Installée durant le premier confinement lié à la pandémie de Covid 19, la maraîchère a sans doute bénéficié d’un attrait des consommateurs pour les producteurs locaux. Mais, dans son secteur, la clientèle peut s’avérer très volatile : « depuis septembre, nous sommes nombreux à constater un recul des ventes.
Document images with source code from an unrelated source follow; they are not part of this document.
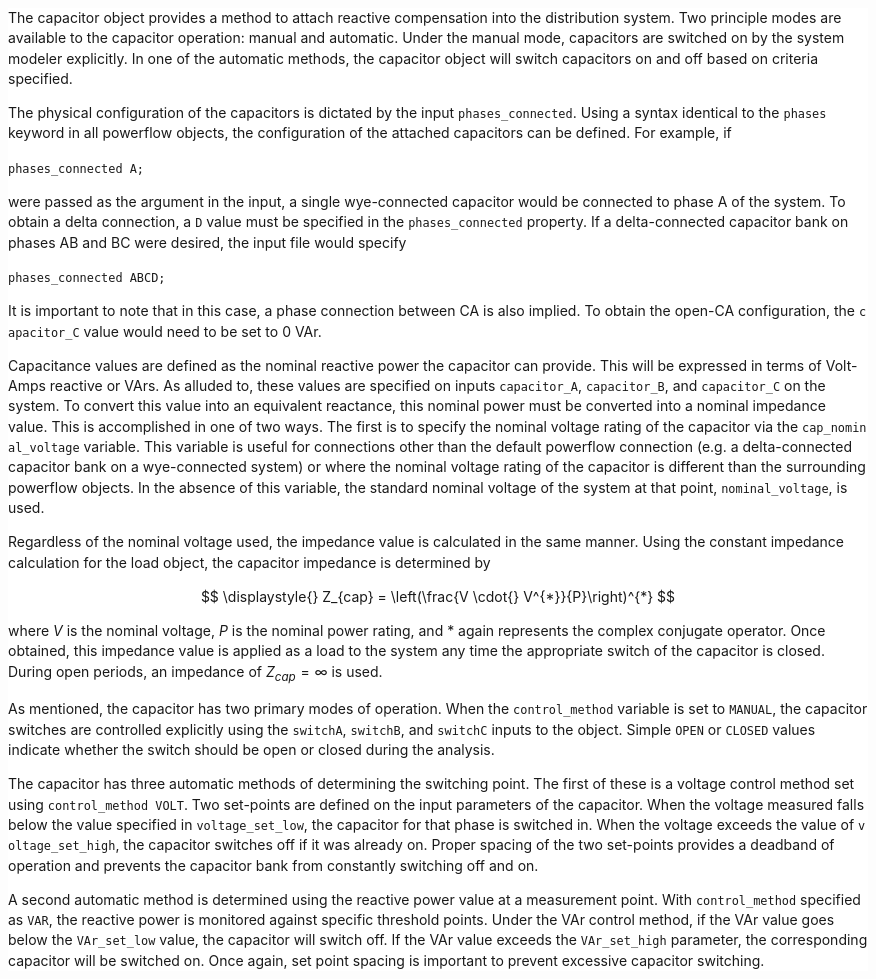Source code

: The capacitor object provides a method to attach reactive compensation into the distribution system. Two principle modes are available to the capacitor operation: manual and automatic. Under the manual mode, capacitors are switched on by the system modeler explicitly. In one of the automatic methods, the capacitor object will switch capacitors on and off based on criteria specified. 

The physical configuration of the capacitors is dictated by the input `phases_connected`. Using a syntax identical to the `phases` keyword in all powerflow objects, the configuration of the attached capacitors can be defined. For example, if 
    
    phases_connected A;
    
were passed as the argument in the input, a single wye-connected capacitor would be connected to phase A of the system. To obtain a delta connection, a `D` value must be specified in the `phases_connected` property. If a delta-connected capacitor bank on phases AB and BC were desired, the input file would specify 

    phases_connected ABCD;
    
It is important to note that in this case, a phase connection between CA is also implied. To obtain the open-CA configuration, the `capacitor_C` value would need to be set to 0 VAr. 

Capacitance values are defined as the nominal reactive power the capacitor can provide. This will be expressed in terms of Volt-Amps reactive or VArs. As alluded to, these values are specified on inputs `capacitor_A`, `capacitor_B`, and `capacitor_C` on the system. To convert this value into an equivalent reactance, this nominal power must be converted into a nominal impedance value. This is accomplished in one of two ways. The first is to specify the nominal voltage rating of the capacitor via the `cap_nominal_voltage` variable. This variable is useful for connections other than the default powerflow connection (e.g. a delta-connected capacitor bank on a wye-connected system) or where the nominal voltage rating of the capacitor is different than the surrounding powerflow objects. In the absence of this variable, the standard nominal voltage of the system at that point, `nominal_voltage`, is used. 

Regardless of the nominal voltage used, the impedance value is calculated in the same manner. Using the constant impedance calculation for the load object, the capacitor impedance is determined by 

$$ \displaystyle{} Z_{cap} = \left(\frac{V \cdot{} V^{*}}{P}\right)^{*} $$

where $V$ is the nominal voltage, $P$ is the nominal power rating, and $*$ again represents the complex conjugate operator. Once obtained, this impedance value is applied as a load to the system any time the appropriate switch of the capacitor is closed. During open periods, an impedance of $Z_{cap} = \infty{}$ is used. 

As mentioned, the capacitor has two primary modes of operation. When the `control_method` variable is set to `MANUAL`, the capacitor switches are controlled explicitly using the `switchA`, `switchB`, and `switchC` inputs to the object. Simple `OPEN` or `CLOSED` values indicate whether the switch should be open or closed during the analysis. 

The capacitor has three automatic methods of determining the switching point. The first of these is a voltage control method set using `control_method VOLT`. Two set-points are defined on the input parameters of the capacitor. When the voltage measured falls below the value specified in `voltage_set_low`, the capacitor for that phase is switched in. When the voltage exceeds the value of `voltage_set_high`, the capacitor switches off if it was already on. Proper spacing of the two set-points provides a deadband of operation and prevents the capacitor bank from constantly switching off and on. 

A second automatic method is determined using the reactive power value at a measurement point. With `control_method` specified as `VAR`, the reactive power is monitored against specific threshold points. Under the VAr control method, if the VAr value goes below the `VAr_set_low` value, the capacitor will switch off. If the VAr value exceeds the `VAr_set_high` parameter, the corresponding capacitor will be switched on. Once again, set point spacing is important to prevent excessive capacitor switching.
Les acheteurs font sans doute d’autres arbitrages en raison notamment du prix de l’essence » confie l’agricultrice. « Bien sûr que nos légumes sont vendus plus chers qu’ailleurs » reconnaît-elle « mais en moyenne, nous perdons 30% de notre production comparée à l’agriculture conventionnelle ».

Fraîchement certifiée bio

En janvier dernier, la certification en agriculture biologique est venue saluer le travail mené depuis deux ans par Nathalie Aiken et son équipe. De sa carrière précédente, elle a sûrement gardé la capacité à bien s’entourer. Six salariés dont trois permanents œuvrent à ses côtés.

Chacun apporte ses compétences et permet de développer de nouveaux projets. Culture de champignons l’hiver, mise en place de poules pondeuses dont les fientes serviraient d’engrais, cultures horticoles pour le marché de la fleur coupée… les idées ne manquent pas. « Expérimenter de nouvelles productions a toujours été un moteur » confie la maraîchère. En juin, une conserverie verra le jour. Reste à développer les recettes. « Notre objectif est de pouvoir mieux gérer les volumes très importants l’été et d’être présent auprès de nos clients dans le courant de l’hiver », conclut Nathalie Aiken.